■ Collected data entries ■
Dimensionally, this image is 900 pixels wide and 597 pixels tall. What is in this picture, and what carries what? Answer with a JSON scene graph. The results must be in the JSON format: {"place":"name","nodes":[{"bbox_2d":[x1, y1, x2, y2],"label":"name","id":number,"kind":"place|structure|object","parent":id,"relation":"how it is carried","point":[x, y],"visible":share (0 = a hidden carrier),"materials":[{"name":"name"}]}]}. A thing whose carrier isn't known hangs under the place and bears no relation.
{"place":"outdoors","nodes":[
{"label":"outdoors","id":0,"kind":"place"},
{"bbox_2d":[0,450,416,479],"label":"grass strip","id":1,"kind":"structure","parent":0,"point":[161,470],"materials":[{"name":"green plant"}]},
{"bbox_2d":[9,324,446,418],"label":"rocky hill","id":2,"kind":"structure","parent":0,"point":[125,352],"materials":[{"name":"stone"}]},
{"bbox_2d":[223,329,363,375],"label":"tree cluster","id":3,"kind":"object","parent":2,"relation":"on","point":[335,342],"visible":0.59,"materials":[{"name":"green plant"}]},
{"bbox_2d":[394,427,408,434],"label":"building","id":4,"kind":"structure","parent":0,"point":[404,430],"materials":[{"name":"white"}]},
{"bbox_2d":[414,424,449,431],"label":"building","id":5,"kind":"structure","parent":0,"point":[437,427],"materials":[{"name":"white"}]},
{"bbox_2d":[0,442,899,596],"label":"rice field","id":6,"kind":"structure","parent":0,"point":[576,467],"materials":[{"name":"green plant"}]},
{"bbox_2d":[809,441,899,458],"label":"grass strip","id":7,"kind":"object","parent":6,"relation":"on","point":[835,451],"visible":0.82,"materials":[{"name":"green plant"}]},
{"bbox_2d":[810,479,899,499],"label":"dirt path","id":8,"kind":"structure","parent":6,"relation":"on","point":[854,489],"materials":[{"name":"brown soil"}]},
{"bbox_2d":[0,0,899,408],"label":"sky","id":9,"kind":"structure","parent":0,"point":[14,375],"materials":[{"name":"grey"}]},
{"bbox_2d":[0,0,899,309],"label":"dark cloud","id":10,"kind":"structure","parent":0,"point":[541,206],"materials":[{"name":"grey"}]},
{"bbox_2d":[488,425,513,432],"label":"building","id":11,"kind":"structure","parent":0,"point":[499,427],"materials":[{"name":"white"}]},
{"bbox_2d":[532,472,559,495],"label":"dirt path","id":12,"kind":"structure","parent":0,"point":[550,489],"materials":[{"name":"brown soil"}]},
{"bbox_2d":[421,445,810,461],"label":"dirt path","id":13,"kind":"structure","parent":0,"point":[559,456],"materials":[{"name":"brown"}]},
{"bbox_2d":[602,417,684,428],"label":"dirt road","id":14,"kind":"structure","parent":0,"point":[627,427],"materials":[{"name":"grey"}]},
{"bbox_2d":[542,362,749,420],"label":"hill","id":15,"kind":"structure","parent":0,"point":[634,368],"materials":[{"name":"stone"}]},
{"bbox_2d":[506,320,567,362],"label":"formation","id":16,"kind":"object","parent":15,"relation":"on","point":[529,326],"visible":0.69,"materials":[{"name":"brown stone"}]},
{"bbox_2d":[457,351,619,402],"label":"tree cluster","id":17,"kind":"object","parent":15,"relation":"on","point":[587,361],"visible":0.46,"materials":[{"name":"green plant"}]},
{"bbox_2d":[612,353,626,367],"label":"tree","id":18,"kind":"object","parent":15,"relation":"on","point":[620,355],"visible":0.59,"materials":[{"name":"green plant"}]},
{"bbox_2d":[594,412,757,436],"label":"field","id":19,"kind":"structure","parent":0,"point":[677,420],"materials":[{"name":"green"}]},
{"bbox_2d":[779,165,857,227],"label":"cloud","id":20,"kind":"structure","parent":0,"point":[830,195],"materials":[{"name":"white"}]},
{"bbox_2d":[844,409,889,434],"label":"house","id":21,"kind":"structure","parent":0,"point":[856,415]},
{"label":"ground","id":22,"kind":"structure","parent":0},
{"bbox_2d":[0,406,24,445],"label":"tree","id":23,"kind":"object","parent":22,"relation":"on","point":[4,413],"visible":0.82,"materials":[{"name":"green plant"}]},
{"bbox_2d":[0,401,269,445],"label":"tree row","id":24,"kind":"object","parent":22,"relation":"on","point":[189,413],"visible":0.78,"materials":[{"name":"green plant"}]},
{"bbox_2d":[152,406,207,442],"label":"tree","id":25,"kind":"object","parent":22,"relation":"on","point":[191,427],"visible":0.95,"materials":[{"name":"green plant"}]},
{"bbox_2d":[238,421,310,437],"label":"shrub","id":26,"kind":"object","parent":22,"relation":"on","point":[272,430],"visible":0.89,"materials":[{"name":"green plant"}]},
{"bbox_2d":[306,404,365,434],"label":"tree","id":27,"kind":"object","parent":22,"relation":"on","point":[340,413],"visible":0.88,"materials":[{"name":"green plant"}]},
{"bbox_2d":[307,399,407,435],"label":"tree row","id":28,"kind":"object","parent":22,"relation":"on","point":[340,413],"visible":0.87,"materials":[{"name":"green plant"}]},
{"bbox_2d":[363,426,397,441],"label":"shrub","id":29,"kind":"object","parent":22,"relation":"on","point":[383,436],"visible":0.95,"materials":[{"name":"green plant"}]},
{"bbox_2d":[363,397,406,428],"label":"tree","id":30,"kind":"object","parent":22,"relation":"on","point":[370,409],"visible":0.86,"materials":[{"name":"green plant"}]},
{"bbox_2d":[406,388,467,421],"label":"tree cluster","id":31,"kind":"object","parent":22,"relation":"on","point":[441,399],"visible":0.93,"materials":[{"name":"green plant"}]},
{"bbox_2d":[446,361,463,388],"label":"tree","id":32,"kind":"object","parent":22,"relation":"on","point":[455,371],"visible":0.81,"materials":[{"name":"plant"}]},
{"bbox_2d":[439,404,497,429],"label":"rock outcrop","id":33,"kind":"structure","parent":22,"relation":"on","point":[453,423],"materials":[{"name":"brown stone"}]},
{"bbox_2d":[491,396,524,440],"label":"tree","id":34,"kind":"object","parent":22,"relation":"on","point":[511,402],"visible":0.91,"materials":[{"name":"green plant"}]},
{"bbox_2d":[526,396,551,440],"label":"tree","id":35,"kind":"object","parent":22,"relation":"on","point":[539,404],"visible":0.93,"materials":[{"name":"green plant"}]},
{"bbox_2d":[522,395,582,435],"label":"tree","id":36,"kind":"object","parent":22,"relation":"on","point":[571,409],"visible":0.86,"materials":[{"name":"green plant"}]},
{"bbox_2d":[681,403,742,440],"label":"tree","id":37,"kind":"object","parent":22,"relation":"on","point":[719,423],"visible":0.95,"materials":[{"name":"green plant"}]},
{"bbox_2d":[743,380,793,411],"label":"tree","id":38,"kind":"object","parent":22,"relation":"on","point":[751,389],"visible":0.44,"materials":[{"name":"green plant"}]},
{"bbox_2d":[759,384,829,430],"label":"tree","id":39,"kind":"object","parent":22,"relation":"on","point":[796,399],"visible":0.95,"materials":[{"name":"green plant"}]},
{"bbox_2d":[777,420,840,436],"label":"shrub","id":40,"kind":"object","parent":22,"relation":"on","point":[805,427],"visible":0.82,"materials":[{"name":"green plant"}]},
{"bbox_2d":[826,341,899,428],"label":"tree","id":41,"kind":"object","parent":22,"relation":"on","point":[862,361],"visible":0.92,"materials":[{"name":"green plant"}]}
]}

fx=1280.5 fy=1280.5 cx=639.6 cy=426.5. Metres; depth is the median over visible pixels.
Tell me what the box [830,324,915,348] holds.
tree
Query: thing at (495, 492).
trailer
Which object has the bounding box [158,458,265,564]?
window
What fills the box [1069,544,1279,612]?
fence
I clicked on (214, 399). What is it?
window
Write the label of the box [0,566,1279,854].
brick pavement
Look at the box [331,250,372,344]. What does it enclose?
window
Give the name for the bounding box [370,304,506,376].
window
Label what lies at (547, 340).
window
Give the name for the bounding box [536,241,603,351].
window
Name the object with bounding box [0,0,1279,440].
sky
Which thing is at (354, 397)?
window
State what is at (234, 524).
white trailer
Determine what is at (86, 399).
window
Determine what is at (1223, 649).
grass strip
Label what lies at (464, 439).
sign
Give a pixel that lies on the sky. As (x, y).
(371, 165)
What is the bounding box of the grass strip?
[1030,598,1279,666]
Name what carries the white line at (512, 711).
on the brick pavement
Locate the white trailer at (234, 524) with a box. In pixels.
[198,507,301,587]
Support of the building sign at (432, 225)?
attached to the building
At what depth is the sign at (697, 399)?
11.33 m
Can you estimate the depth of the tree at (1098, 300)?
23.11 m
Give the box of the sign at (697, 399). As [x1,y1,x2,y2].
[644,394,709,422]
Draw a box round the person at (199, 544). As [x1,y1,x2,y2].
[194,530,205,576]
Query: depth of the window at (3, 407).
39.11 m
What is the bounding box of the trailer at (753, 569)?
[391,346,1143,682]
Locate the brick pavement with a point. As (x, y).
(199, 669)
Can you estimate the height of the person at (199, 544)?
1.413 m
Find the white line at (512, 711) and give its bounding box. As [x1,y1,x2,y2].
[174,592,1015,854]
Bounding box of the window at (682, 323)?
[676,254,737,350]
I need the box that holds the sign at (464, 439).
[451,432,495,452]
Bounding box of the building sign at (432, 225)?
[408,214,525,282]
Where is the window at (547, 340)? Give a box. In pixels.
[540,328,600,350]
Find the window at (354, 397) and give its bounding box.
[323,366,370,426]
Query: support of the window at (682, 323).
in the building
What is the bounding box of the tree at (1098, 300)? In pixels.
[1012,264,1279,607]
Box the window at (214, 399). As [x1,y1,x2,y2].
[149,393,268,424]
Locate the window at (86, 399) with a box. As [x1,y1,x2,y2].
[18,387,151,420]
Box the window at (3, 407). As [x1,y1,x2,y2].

■ Assignment ■
Copy out the line holding "Locate the window". Then copy every later line of the data, unchanged, through the last one.

■ Completed exercise ■
Locate the window at (86, 399) with a box. As [x1,y1,x2,y2].
[18,387,151,420]
Box the window at (3, 407). As [x1,y1,x2,y2].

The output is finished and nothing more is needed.